When Henry Chaffey settled in the West Nelson ranges, he first lived in a disused hut at Arthur Creek. Annie Fox joined him there in 1913. Around 1915 the couple moved to another disused hut, later known as Asbestos Cottage. The cottage was built in the late 1890s by a company prospecting nearby asbestos deposits.

The couple lived in the remote cottage for some 36 years. They married on 5 April 1932 following the death of Annie's husband. A Presbyterian minister rode to the cottage to conduct the ceremony. Annie left the cottage only once, for hospital treatment, but Henry regularly visited the outside world and was an avid correspondent. He travelled by foot to Motueka and Upper Tākaka for supplies and to transport out prospected gold and asbestos. These journeys required him to carry heavy loads, and were made much easier after the road to the Cobb Power Station was completed in the late 1930s. Chaffey began keeping records of rainfall and water levels in the Cobb river from 1923, and these records proved invaluable in the planning of the Cobb Dam.

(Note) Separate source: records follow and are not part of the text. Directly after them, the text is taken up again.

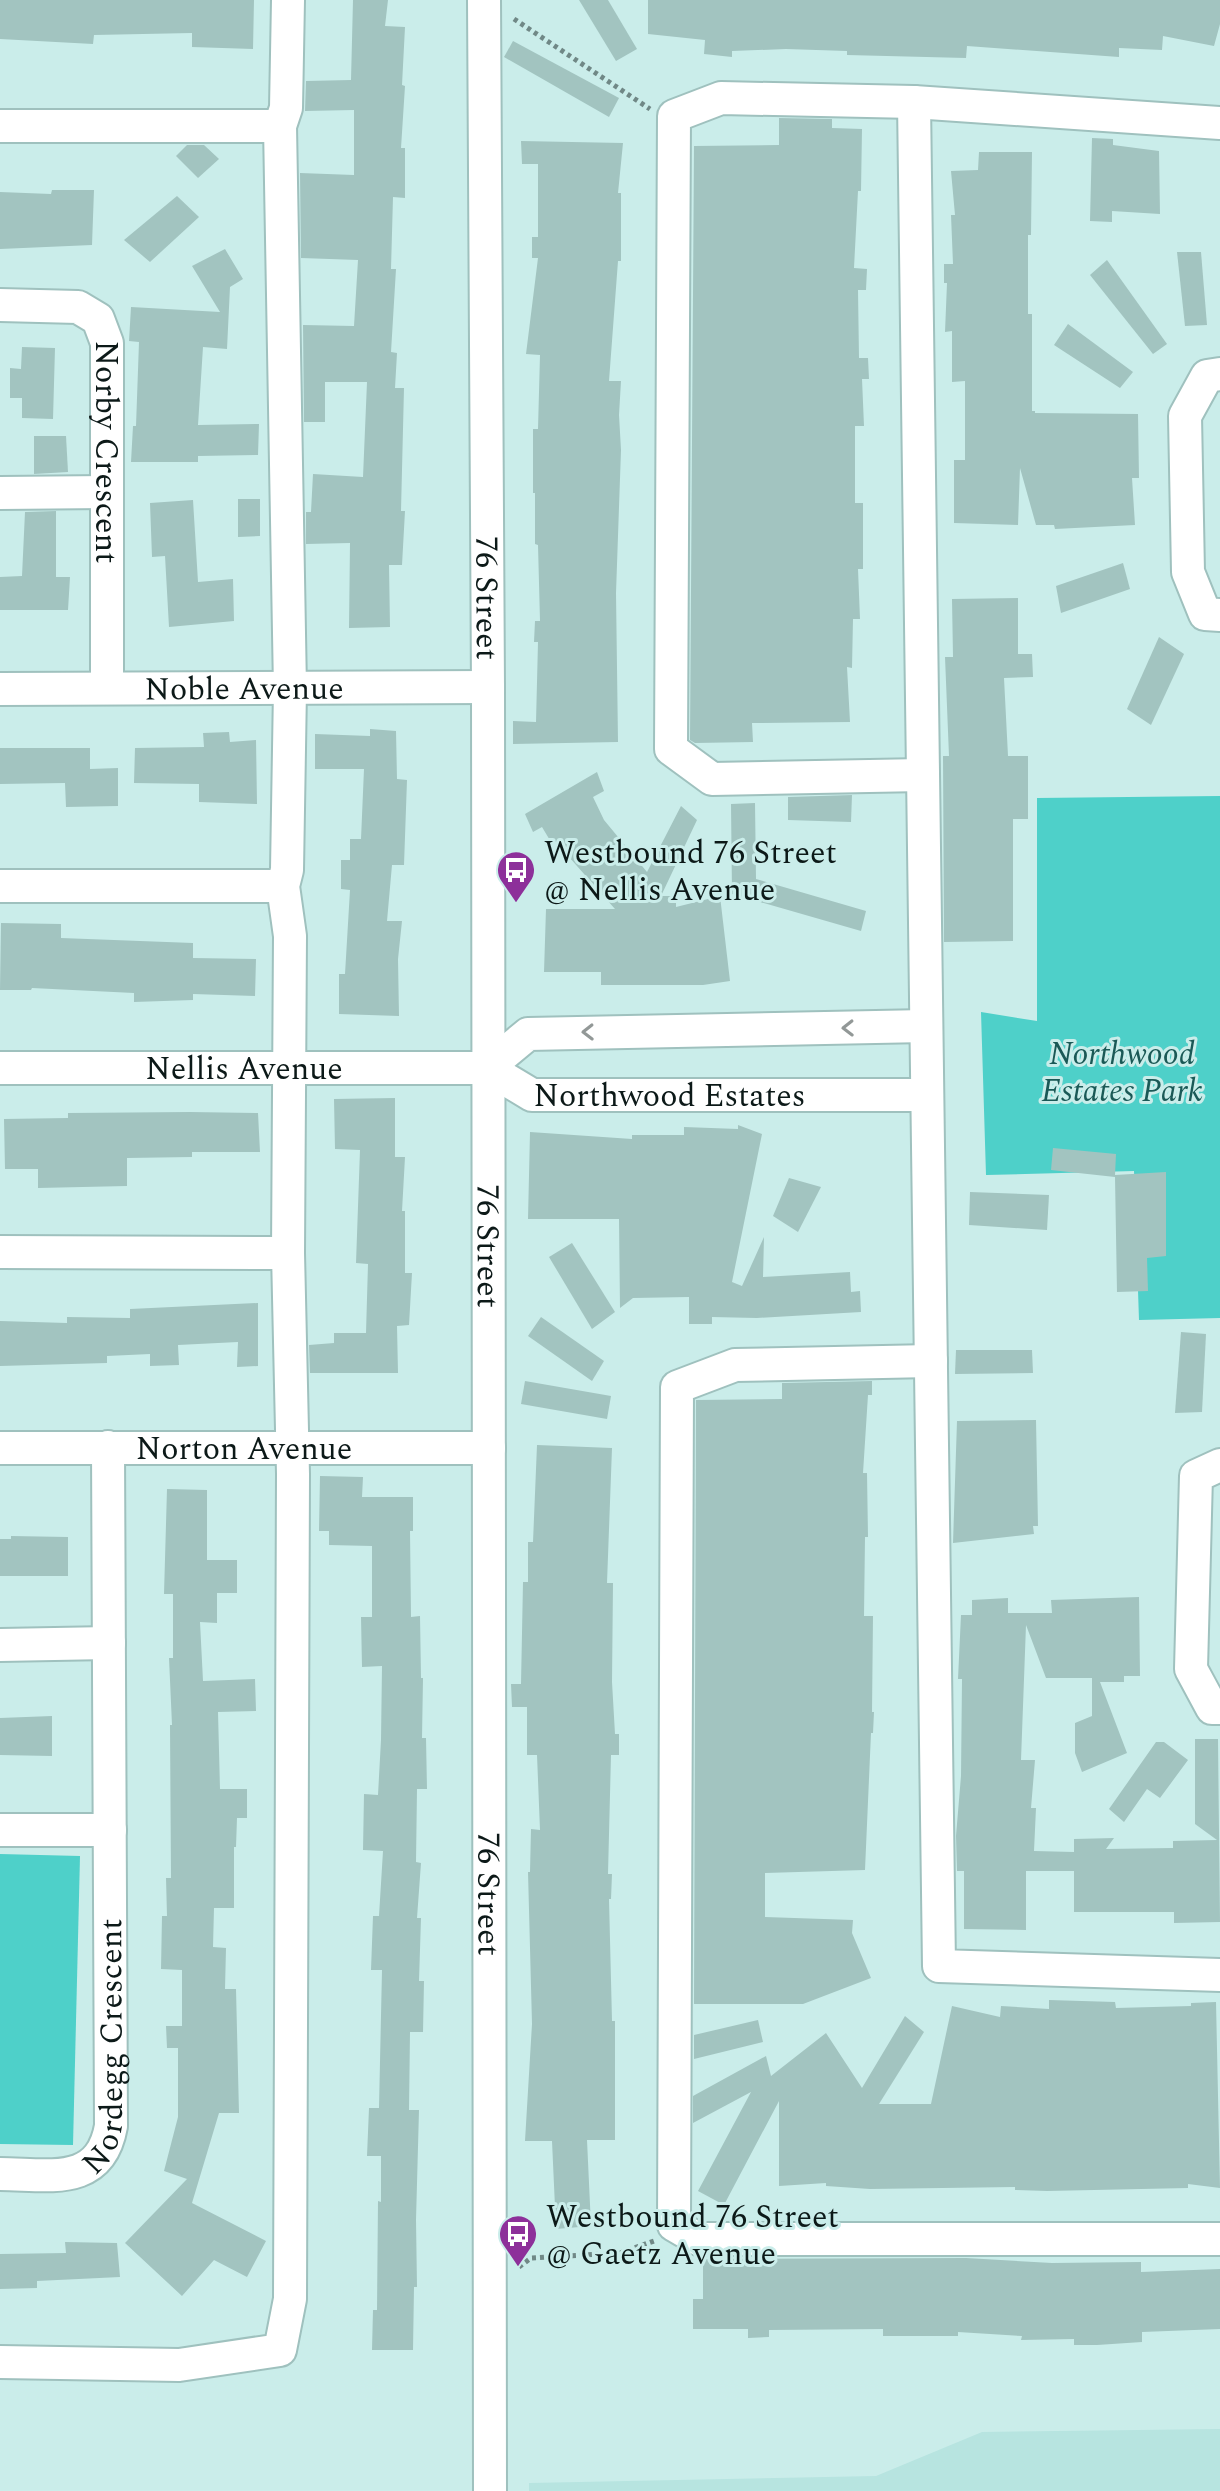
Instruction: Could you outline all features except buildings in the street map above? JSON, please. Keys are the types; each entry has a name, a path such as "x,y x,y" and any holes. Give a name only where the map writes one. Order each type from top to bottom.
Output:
{"street":[{"path":"0,2362 179,2365 280,2350 290,2299 293,1448 288,1253 290,936 283,886 287,870 290,689 280,126 286,108 288,0"},
{"name":"76 Street","path":"484,0 490,2491"},
{"path":"923,775 712,779 671,749 674,116 721,98 914,102 1220,123"},
{"path":"914,102 939,1966 1220,1975"},
{"path":"0,126 280,126"},
{"name":"Norby Crescent","path":"0,305 78,307 98,319 107,343 107,688"},
{"path":"1220,374 1207,376 1185,416 1188,572 1205,614 1220,615"},
{"path":"0,493 107,492"},
{"name":"Noble Avenue","path":"0,689 488,687"},
{"path":"0,886 283,886"},
{"name":"Northwood Estates","path":"926,1026 528,1034 487,1068 532,1095 927,1095"},
{"name":"Nellis Avenue","path":"0,1068 487,1068"},
{"path":"0,1252 288,1253"},
{"path":"931,1361 735,1365 677,1387 674,2225 698,2239 1220,2239"},
{"name":"Nordegg Crescent","path":"0,2174 79,2173 97,2161 111,2126 108,1447"},
{"name":"Norton Avenue","path":"0,1448 489,1448"},
{"path":"1220,1465 1196,1476 1191,1669 1212,1708 1220,1708"},
{"path":"0,1645 109,1643"},
{"path":"0,1830 110,1830"}],"path":[{"path":"514,19 622,93 674,124"},
{"path":"517,2270 525,2260 545,2255 631,2251 681,2229"}],"shaded area":[{"path":"1220,2429 1220,2491 529,2491 529,2483 876,2476 982,2432"}],"green space":[{"name":"Northwood Estates Park","path":"1220,796 1220,1318 1139,1320 1134,1171 986,1175 981,1012 1037,1021 1037,798"},
{"path":"0,1854 80,1856 73,2145 0,2144"}],"place":[{"name":"Westbound 76 Street @ Nellis Avenue","path":"516,904"},
{"name":"Westbound 76 Street @ Gaetz Avenue","path":"518,2268"}]}
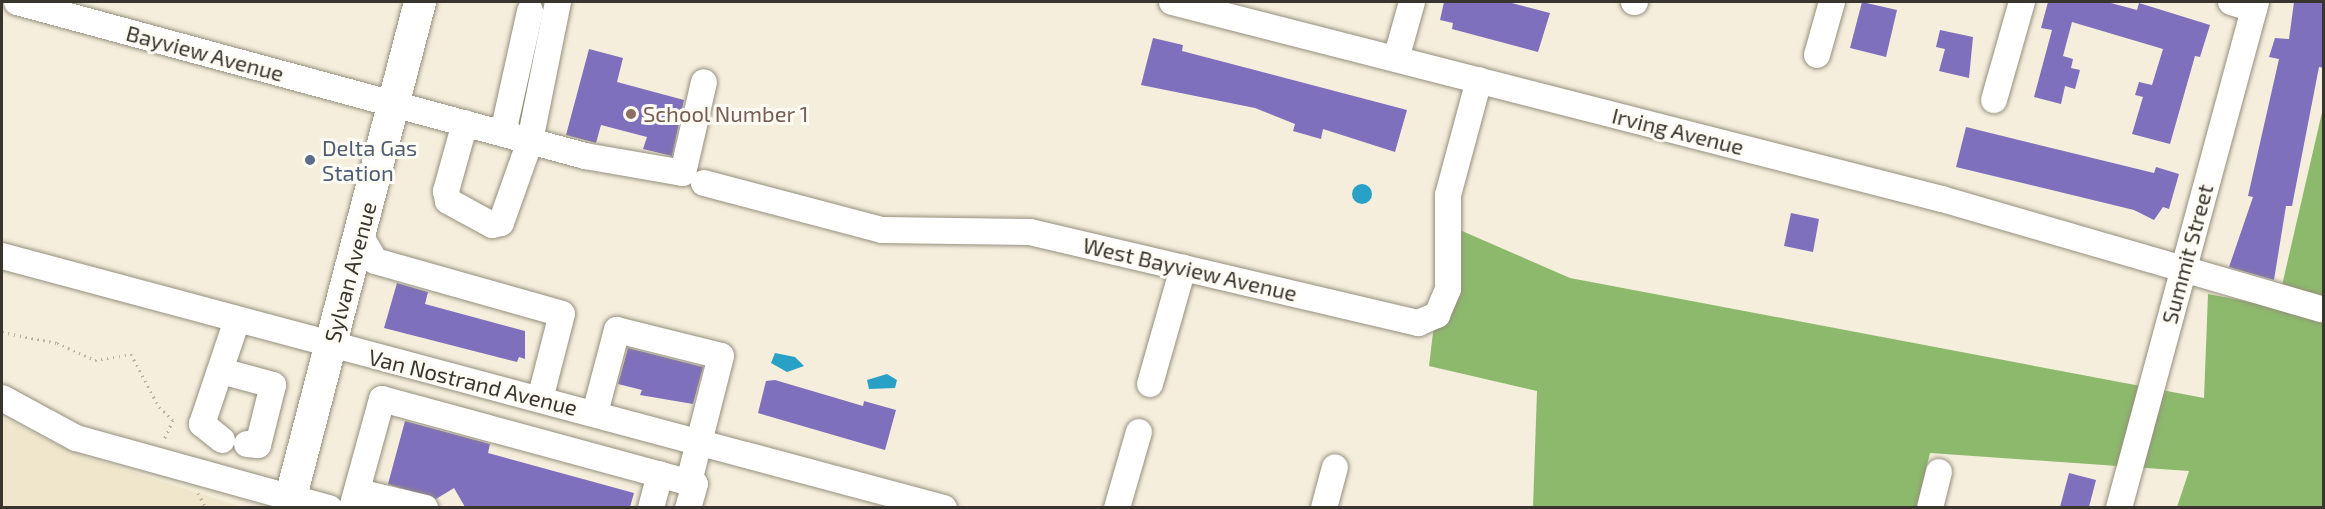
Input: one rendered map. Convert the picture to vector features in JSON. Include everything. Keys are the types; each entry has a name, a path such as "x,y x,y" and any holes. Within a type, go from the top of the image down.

The Chaffey's received regular visitors in their remote cottage, and took pride in providing them with food and drink. They were protective of their privacy and placed signs near Asbestos Cottage asking visitors to call out when approaching. This gave them the opportunity to change into their best clothes to receive visitors.

Henry Chaffey died in the mountains on 19 August 1951, aged 83. Asbestos Cottage was subsequently repaired and preserved by the New Zealand Forest Service and Department of Conservation.